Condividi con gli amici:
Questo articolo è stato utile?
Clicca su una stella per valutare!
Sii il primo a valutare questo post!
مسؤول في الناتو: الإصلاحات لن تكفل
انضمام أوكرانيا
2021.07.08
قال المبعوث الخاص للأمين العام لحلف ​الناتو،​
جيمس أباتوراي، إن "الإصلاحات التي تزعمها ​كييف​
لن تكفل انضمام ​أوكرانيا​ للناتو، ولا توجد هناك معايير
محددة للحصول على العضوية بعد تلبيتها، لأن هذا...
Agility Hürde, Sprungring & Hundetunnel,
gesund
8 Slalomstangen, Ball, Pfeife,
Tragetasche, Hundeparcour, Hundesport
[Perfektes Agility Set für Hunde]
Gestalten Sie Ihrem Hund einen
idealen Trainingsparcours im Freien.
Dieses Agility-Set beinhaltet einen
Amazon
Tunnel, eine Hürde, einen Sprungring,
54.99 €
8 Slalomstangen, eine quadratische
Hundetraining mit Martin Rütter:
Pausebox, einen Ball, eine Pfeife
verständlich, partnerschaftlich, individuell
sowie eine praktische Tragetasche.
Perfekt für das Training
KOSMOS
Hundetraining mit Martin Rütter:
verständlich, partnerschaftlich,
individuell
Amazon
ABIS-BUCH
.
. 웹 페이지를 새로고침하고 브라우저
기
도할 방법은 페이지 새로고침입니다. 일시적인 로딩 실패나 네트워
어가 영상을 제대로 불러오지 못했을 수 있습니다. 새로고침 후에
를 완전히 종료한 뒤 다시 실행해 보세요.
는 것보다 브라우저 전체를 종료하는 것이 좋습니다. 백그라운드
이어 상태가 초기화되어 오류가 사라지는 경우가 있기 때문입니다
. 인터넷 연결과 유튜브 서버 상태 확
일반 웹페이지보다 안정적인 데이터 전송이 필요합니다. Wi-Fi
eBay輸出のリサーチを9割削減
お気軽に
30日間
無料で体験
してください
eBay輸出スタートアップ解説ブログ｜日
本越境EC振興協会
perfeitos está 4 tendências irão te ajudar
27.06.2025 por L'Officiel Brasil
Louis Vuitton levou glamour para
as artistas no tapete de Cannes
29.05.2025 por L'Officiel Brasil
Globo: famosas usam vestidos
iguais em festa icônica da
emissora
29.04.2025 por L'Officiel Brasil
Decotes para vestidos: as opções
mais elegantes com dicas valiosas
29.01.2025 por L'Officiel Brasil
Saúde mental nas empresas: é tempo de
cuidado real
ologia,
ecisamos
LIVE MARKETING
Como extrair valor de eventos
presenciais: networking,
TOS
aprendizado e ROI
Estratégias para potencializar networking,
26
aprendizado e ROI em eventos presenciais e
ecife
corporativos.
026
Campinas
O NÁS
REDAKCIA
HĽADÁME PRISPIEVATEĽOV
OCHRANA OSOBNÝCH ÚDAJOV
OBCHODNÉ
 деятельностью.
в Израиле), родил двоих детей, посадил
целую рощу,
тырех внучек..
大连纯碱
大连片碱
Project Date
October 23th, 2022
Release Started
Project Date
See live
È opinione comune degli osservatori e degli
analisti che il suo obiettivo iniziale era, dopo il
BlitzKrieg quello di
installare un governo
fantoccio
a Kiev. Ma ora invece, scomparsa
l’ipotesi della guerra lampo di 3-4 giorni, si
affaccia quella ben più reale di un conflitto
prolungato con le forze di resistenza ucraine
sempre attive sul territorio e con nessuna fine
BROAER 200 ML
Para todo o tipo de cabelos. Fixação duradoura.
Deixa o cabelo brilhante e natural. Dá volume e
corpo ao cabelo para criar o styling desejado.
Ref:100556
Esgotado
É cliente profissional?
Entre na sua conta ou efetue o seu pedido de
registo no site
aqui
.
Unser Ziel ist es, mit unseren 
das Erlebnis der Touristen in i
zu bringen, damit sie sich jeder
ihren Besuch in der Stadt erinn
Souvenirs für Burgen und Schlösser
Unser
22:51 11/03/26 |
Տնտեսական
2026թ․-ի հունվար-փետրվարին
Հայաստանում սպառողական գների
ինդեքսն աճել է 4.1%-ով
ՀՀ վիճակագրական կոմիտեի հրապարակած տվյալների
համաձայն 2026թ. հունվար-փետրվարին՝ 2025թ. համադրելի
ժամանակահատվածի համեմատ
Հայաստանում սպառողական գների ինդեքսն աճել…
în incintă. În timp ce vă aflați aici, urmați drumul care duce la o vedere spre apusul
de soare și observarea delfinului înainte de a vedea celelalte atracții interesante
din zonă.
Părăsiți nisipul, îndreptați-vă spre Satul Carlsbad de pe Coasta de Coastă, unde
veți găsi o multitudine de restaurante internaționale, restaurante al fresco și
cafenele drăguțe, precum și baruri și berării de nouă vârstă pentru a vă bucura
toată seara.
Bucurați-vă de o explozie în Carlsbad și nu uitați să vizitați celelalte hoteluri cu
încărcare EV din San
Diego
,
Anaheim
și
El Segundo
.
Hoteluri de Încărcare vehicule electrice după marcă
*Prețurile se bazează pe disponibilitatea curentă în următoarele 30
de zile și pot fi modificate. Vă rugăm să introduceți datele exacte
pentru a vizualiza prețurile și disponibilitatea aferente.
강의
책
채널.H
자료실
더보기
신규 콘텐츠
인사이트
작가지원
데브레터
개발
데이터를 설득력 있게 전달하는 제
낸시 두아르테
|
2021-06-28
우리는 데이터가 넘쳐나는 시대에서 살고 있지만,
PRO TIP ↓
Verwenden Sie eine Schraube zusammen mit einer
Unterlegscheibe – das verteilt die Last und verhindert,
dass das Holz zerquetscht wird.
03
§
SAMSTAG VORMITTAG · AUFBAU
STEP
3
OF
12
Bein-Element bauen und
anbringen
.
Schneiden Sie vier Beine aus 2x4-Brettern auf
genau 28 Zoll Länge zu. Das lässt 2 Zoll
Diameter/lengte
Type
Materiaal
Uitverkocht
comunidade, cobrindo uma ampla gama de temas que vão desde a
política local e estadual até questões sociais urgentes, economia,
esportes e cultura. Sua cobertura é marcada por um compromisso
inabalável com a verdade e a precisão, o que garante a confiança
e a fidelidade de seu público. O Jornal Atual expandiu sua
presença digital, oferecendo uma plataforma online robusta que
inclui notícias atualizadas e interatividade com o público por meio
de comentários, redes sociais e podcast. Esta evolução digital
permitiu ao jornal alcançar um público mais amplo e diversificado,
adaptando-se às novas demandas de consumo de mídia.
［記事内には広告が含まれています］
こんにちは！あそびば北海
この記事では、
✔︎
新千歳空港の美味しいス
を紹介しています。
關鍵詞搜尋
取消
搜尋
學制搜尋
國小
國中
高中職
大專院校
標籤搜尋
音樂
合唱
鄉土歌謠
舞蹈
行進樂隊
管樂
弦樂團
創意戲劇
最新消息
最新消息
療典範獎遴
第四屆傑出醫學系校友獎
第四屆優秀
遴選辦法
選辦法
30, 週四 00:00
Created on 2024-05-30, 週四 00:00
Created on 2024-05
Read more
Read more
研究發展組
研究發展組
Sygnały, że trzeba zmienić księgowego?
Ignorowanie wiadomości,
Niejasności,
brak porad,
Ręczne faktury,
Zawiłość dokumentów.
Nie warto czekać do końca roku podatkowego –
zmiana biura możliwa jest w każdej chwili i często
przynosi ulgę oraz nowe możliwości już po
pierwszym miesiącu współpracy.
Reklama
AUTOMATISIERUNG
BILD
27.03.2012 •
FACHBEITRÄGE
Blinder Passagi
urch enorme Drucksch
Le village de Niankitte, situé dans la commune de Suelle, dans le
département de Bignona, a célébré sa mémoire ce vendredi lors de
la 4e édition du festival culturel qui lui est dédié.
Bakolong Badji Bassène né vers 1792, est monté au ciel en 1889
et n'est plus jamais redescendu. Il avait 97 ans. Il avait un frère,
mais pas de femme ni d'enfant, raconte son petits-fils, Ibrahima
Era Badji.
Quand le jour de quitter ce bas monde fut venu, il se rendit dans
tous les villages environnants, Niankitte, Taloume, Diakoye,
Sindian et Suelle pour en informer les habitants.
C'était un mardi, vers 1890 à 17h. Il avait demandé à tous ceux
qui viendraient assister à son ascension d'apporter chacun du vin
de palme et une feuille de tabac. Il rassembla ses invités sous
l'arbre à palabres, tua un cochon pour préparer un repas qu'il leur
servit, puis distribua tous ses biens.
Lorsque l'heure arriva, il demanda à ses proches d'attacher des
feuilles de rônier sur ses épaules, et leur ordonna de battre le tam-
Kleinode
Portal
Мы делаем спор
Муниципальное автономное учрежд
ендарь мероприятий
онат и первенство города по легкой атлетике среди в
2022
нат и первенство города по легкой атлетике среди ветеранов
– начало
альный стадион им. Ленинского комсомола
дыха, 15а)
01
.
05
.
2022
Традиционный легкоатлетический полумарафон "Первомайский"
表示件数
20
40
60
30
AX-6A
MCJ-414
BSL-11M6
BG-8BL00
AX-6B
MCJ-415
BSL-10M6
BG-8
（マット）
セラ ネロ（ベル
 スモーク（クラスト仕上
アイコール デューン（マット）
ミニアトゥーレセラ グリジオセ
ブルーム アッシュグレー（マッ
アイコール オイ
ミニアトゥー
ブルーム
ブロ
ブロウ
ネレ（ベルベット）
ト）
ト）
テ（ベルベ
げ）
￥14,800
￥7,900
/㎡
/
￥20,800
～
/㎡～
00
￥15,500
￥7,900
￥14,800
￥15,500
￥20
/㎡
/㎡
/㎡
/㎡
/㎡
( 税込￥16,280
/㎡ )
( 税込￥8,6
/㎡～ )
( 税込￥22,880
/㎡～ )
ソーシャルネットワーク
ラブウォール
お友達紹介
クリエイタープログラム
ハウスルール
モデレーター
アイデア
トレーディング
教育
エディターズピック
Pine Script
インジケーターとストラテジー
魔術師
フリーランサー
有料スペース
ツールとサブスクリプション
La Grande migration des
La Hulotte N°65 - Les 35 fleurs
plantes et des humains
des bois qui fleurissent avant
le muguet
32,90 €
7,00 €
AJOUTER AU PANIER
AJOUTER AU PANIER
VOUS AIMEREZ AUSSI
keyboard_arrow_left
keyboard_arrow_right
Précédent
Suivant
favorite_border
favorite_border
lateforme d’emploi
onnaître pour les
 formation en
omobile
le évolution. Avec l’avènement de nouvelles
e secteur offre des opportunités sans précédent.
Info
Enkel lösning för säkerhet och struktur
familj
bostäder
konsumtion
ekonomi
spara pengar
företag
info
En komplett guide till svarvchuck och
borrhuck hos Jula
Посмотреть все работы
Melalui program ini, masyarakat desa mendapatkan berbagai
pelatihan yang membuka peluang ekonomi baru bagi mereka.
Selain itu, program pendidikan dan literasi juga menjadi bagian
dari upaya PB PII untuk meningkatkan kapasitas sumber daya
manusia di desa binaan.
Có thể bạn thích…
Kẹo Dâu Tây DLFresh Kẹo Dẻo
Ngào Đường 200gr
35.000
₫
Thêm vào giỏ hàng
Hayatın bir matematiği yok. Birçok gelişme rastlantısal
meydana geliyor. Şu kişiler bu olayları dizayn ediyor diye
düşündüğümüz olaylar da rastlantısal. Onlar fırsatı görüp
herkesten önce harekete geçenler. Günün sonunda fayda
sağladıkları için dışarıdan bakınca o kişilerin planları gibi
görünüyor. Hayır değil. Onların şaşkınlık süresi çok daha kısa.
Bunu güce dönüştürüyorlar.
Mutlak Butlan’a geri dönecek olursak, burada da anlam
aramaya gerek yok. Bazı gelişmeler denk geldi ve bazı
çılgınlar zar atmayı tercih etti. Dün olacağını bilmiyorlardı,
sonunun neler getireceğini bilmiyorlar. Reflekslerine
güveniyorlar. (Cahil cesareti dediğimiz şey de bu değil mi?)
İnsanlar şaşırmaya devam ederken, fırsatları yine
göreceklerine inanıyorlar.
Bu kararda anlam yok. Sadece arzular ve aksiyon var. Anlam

▸ **Task**
Scan the material for the word "Brasil". Return every line where it is found.

▸ **Result of the task**
27.06.2025 por L'Officiel Brasil
29.05.2025 por L'Officiel Brasil
29.04.2025 por L'Officiel Brasil
29.01.2025 por L'Officiel Brasil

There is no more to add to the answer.